African policy-makers worry about economic impact of Israel-Hamas conflict

The renewed flare-up in Israeli-Palestinian conflict has caused an outrage across Africa but it has also prompted heated debates in different countries in the continent about how to reconcile the gap between their economic and trade goals and their political and cultural realities.

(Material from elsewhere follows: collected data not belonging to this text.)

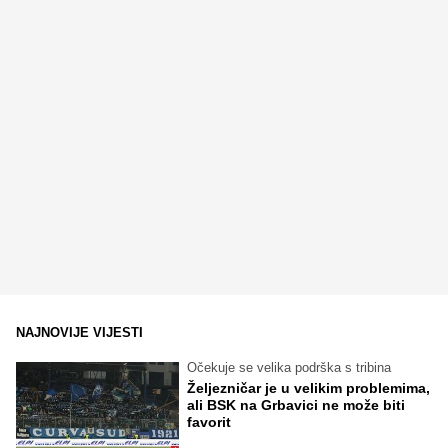
NAJNOVIJE VIJESTI
Očekuje se velika podrška s tribina
Željezničar je u velikim problemima,
ali BSK na Grbavici ne može biti
favorit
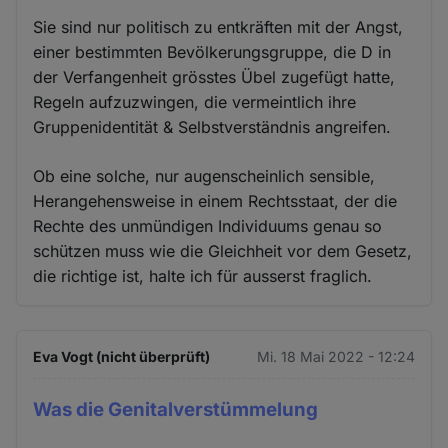
Sie sind nur politisch zu entkräften mit der Angst,
einer bestimmten Bevölkerungsgruppe, die D in
der Verfangenheit grösstes Übel zugefügt hatte,
Regeln aufzuzwingen, die vermeintlich ihre
Gruppenidentität & Selbstverständnis angreifen.
Ob eine solche, nur augenscheinlich sensible,
Herangehensweise in einem Rechtsstaat, der die
Rechte des unmündigen Individuums genau so
schützen muss wie die Gleichheit vor dem Gesetz,
die richtige ist, halte ich für ausserst fraglich.
Eva Vogt (nicht überprüft)
Mi. 18 Mai 2022 - 12:24
Was die Genitalverstümmelung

Thousands of protesters have marched across the Middle East and Africa on Tuesday and Wednesday (17-18 October) after hundreds of Palestinian civilians were killed in an explosion at a hospital in Gaza. The African Union (AU) strongly condemned an alleged Israeli airstrike on the hospital on Wednesday, while Djibouti has called it genocide against Palestinian people. “Targeting a hospital, considered a safe haven under International Humanitarian Law, is a war crime. The international community must act now,” AU Chairperson Moussa Faki Mahamat said in a statement. Also South Africa condemned Israel’s bombing of Gaza, saying that targeting civilians in armed conflicts violates international humanitarian laws, Geneva Conventions.
But while many African countries have long held deep rooted ties with Palestine and its struggles, in recent years Israel has managed to sway opinions in parts of the continent by using its economic and technological clout. With African economies now facing heavy toll of the Israel-Hamas conflict in Gaza, some governments may be worried that they can ill afford another global shock to add to Covid-19, climatic stresses and Russia’s invasion of Ukraine, all of which have seen import costs rise amid food shortages. A case in point is the AU that has struggled to balance the equation on the Israeli-Palestine conflict. Policy-makers in East Asia are closely watching the developments in the Middle East owing to the region’s bilateral relations with both the Western and Arab countries. Regional economists have expressed fears over the possible impact of the conflict on the East African nations. According to Samuel Nyandemo from the University of Nairobi’s School of Economics, besides an imminent increase in production costs, from higher prices, African countries are likely to feel friction from their geopolitical alliances around supporting Israel.